Document excerpt:
************

From 3759f7963f84adb812bb628ada60ccad5933819c Mon Sep 17 00:00:00 2001
From: Eduardo Robles Elvira <edulix@wadobo.com>
Date: Mon, 8 Jul 2013 13:02:22 +0200
Subject: [PATCH] adding rescue file splitter and some unit tests using it

---
 filesplit.py                    |   68 +++++++++++++++++
 testing/test_concat_compress.py |  159 ++++++++++++++++++++++++++++++++++++++-
 2 files changed, 226 insertions(+), 1 deletions(-)
 create mode 100644 filesplit.py

diff --git a/filesplit.py b/filesplit.py
new file mode 100644
index 0000000..8c4a7a2
--- /dev/null
+++ b/filesplit.py
@@ -0,0 +1,68 @@
+#!/usr/bin/env python
+
+import argparse
+
+BUFSIZE = 16 * 1024
+
+def split_file(separator, prefix, input_file):
+    '''
+    splits a file when it finds a regexp, including the regexp in the begining
+    of the new file
+    '''
+    i = 0
+    pos = 0
+    buf = ""
+    sep_len = len(separator)
+    if sep_len == 0:
+        raise Exception("empty separator")
+
+    output = open(prefix + str(i), 'w')
+
+    # buffered search. we try not to have the while input file in memory, as
+    # it's not needed
+    with open(input_file, 'r') as f:
+        while True:
+            buf += f.read(BUFSIZE)
+            if len(buf) == 0:
+                break
+
+            # split using the separator
+            while separator in buf:
+                idx = buf.index(separator)

************

Information given:
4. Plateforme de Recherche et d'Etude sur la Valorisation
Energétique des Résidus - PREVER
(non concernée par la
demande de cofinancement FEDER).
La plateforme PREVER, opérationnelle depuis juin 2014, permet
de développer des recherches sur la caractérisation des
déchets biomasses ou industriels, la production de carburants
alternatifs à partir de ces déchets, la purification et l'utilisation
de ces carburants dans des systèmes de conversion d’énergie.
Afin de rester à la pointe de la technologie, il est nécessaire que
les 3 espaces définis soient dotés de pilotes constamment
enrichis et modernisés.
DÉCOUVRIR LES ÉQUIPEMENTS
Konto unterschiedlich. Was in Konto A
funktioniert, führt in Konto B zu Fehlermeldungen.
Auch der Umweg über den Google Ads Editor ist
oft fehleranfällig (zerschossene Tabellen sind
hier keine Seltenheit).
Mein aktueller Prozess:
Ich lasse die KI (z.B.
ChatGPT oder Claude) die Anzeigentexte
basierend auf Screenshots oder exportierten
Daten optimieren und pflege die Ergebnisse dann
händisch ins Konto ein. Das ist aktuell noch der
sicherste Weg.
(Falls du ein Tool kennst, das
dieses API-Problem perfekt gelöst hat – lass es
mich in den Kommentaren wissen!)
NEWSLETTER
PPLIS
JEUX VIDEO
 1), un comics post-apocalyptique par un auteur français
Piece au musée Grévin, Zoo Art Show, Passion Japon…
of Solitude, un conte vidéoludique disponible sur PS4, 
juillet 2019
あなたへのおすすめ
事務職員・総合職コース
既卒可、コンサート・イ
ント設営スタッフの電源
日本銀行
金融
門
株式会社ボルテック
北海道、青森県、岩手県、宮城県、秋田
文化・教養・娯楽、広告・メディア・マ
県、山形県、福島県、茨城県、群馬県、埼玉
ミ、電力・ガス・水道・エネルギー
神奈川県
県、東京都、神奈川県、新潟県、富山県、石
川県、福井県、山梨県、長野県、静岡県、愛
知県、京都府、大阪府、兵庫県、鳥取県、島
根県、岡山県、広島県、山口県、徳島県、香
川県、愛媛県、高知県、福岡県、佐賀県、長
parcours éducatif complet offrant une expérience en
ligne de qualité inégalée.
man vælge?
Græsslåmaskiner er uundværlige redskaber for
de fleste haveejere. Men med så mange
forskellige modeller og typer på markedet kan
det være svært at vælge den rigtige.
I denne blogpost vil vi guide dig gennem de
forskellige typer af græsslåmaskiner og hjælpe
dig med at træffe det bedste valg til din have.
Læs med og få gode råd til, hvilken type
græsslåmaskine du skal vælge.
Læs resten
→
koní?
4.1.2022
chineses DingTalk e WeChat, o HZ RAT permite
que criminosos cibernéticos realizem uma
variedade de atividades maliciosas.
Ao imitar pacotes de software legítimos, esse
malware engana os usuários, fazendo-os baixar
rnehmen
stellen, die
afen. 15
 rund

************

Tasks and exercises:
1: Decide whether each statement agrees with the patch above, answering yes or no and quoting the deciding words: (a) the patch creates a new file named filesplit.py; (b) BUFSIZE is set to 8 * 1024; (c) split_file raises an exception when the separator is empty.
2: According to the patch above, how many insertions does it make in total?
3: Quote the patch above from "From 3759f7963f84adb812bb628ada60ccad5933819c Mon" to "insertions(+), 1 deletions(-)".

Answers for each item:
1:
(a) Yes: "create mode 100644 filesplit.py"
(b) No: "BUFSIZE = 16 * 1024"
(c) Yes: "raise Exception("empty separator")"

2: 226 insertions.

3:
From 3759f7963f84adb812bb628ada60ccad5933819c Mon Sep 17 00:00:00 2001
From: Eduardo Robles Elvira <edulix@wadobo.com>
Date: Mon, 8 Jul 2013 13:02:22 +0200
Subject: [PATCH] adding rescue file splitter and some unit tests using it

---
 filesplit.py                    |   68 +++++++++++++++++
 testing/test_concat_compress.py |  159 ++++++++++++++++++++++++++++++++++++++-
 2 files changed, 226 insertions(+), 1 deletions(-)